**Requirement:**
Read the lines of the data below and retrieve those with "What".

[Saved entries]

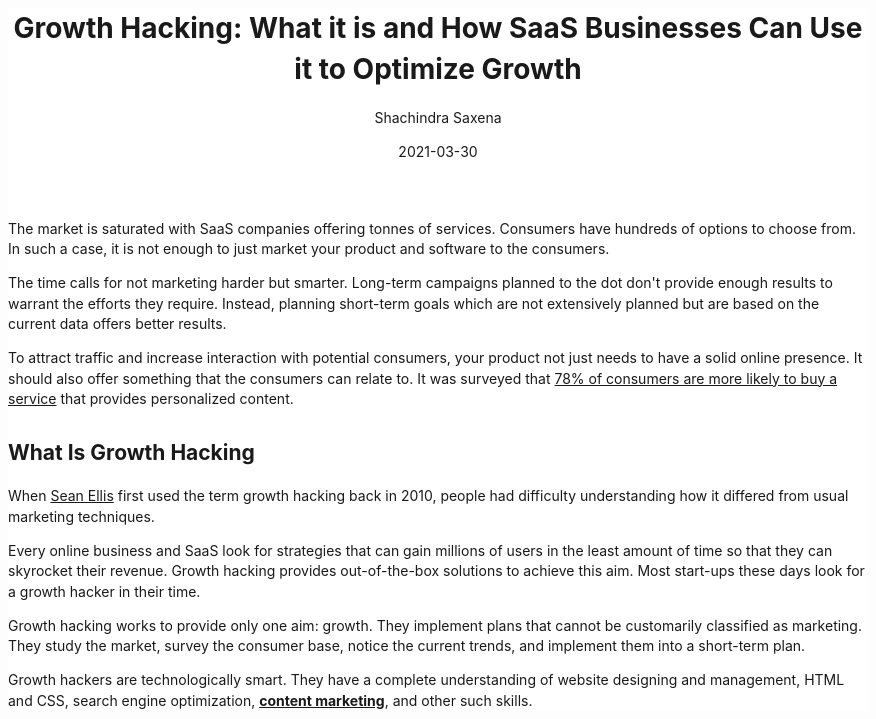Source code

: ﻿---
title: "Growth Hacking: What it is and How SaaS Businesses Can Use it to Optimize Growth"
date: "2021-03-30"
coverImage: "growth-hacking-2-colorized.jpg"
category: ["loginradius"]
featured: false 
author: "Shachindra Saxena"
description: "Growth hacking has become an essential factor in a start-up or business marketing to ensure that it can kick start earning revenue. However, the question lies in how to begin. The very first step that you need to take is to study your target consumer."
metadescription: "Learn how SaaS businesses can use growth hacking to earn revenue. What are the key metrics and the difference between growth hacking and traditional marketing."
metatitle: "Understanding Growth Hacking and How SaaS Businesses Can Use It to Optimize Growth."
---

The market is saturated with SaaS companies offering tonnes of services. Consumers have hundreds of options to choose from. In such a case, it is not enough to just market your product and software to the consumers.

 

The time calls for not marketing harder but smarter. Long-term campaigns planned to the dot don't provide enough results to warrant the efforts they require. Instead, planning short-term goals which are not extensively planned but are based on the current data offers better results.

  

To attract traffic and increase interaction with potential consumers, your product not just needs to have a solid online presence. It should also offer something that the consumers can relate to. It was surveyed that [78% of consumers are more likely to buy a service](https://klintmarketing.com/30-growth-hacking-statistics/#:~:text=78%25%20of%20consumers%20say%20that,among%20the%20most%20important%20assets.) that provides personalized content.

## What Is Growth Hacking

  

When [Sean Ellis](https://www.linkedin.com/in/seanellis) first used the term growth hacking back in 2010, people had difficulty understanding how it differed from usual marketing techniques.

  

Every online business and SaaS look for strategies that can gain millions of users in the least amount of time so that they can skyrocket their revenue. Growth hacking provides out-of-the-box solutions to achieve this aim. Most start-ups these days look for a growth hacker in their time.

  

Growth hacking works to provide only one aim: growth. They implement plans that cannot be customarily classified as marketing. They study the market, survey the consumer base, notice the current trends, and implement them into a short-term plan.

  

Growth hackers are technologically smart. They have a complete understanding of website designing and management, HTML and CSS, search engine optimization, **[content marketing](https://www.loginradius.com/blog/fuel/2021/03/how-to-drive-in-the-highest-quality-leads-in-2021-with-content-and-seo/)**, and other such skills.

**Your solution:**
title: "Growth Hacking: What it is and How SaaS Businesses Can Use it to Optimize Growth"
metadescription: "Learn how SaaS businesses can use growth hacking to earn revenue. What are the key metrics and the difference between growth hacking and traditional marketing."
## What Is Growth Hacking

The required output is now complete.